Aucklander Bradley McDonald was attracted to Esperanto about 20 years ago when he was exploring the Baha'i faith. A key tenet of this religion is the principle of the Universal Auxiliary Language - one that could be everyone's second language. With a latent awareness of Esperanto, McDonald immediately understood the concept. "I became a Baha'i but at the same time I said: 'I'm going to learn this language Esperanto'."

McDonald had struggled with languages at school and was seduced by Esperanto's user-friendly reputation. "If Esperanto's the easiest language, surely that's the one to go for," he says. Now in his mid-50s, he's a fluent speaker and a believer in its core principle, what aficionados call la interna ideo or the internal idea - the notion of breaking down prejudice that is encapsulated within the language.

A member of the Universal Esperanto Association, McDonald believes it won't be too long before an organisation that matters, perhaps even the United Nations, accords Esperanto the status and recognition he thinks it deserves. He also believes the internet, with its online courses and social networking sites, will draw in young people to the cause. He thinks that "missionary zeal" for the language is missing from club nights these days. "We used to sing what was called the Esperanto hymn or the anthem. There was almost a feeling of religiosity about it," he says. "It's not like that anymore."

Fellow Esperanto convert, Ivan Pivac, was 12 when an accident robbed him of his eyesight. Unable to participate in the outdoor activities he'd previously enjoyed as a boy growing up in Matamata, and because his father was an Esperantist, he found himself drawn to the language - with the aid of Braille.

While studying physiotherapy in London, Pivac attended regular Friday night sessions of the local Esperanto club where the state of the language in Buenos Aires or Frankfurt or Helsinki would be debated over tea and cake.

Pivac, now 58 and living in West Auckland, admits he did let the language lapse for a time when life was busy but he is part of a contingent of born-again Esperantists: those with a renewed involvement following a long hiatus. He still marvels at the sheer ease with which Esperanto can be learned. "Within 30 seconds you would have all the tenses - the present, the future and the past," he says, adding that it could take two years to grasp the tenses of the French language. "[With Esperanto] there are no irregularities whatsoever. From a grammatical point of view it's perfect. From a logic point of view it's perfect," he says.

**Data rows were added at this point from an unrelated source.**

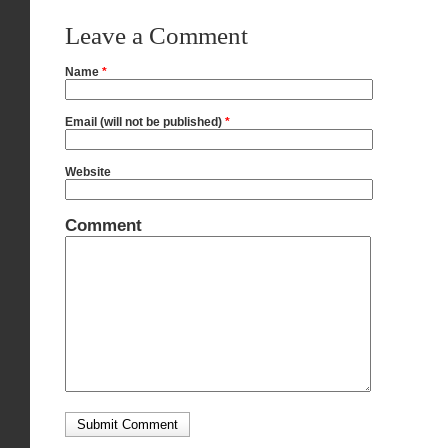
Leave a Comment
Name
*
Email (will not be published)
*
Website
Comment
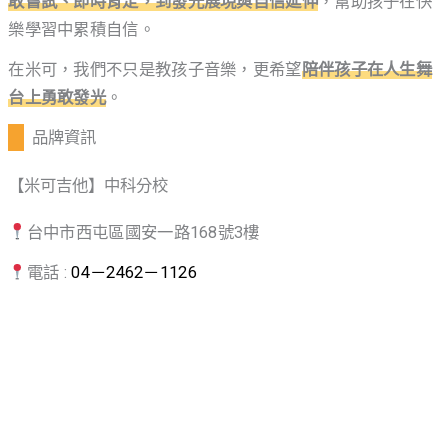
敢嘗試、即時肯定，到發光展現與自信延伸
，幫助孩子在快
樂學習中累積自信。
在米可，我們不只是教孩子音樂，更希望
陪伴孩子在人生舞
台上勇敢發光
。
品牌資訊
【米可吉他】中科分校
台中市西屯區國安一路168號3樓
電話 :
04－2462－1126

"It is as perfect as a language is going to be. I speak a number of languages ... and Esperanto is spot-on. If it wasn't, to be quite honest, I wouldn't be bothered with it." Tauranga-based Vicky Crickett is another born-again; she dabbled with Esperanto as a teenager before putting it on the backburner until about a year ago.

Ultimately, it was the "easy-to-learn" nature of Esperanto that drove her return to the language. With her desire to be bilingual, Esperanto presented a fast-track option. Crickett is also teaching it to her children, aged 5 and 2. The 40-year-old IT consultant would love to see the language taught in schools and believes the groundswell of acceptance needs to begin with an emerging generation "rather than trying to convince all adults to try and learn it".

Nineteen-year-old Rouan van Ryn has been learning Esperanto for a year and "can hold a decent conversation in it". Currently studying linguistics and media at the University of Auckland, he's attracted to it primarily from a linguistic viewpoint and buys into the core philosophy of the language "but not as much as some". As far as Kiwi Esperantists go, van Ryn believes he's probably the youngest active NZEA member who doesn't have an Esperantist for a parent. Last month, David Ryan attended an Esperanto summer school in Sydney which attracted enthusiasts from all over the world.

"It's a really powerful image when you sit around a table and you've got people from different continents, races, mother tongues, all speaking Esperanto fluently," he says. "That's Esperanto in action. That's what it's designed to do."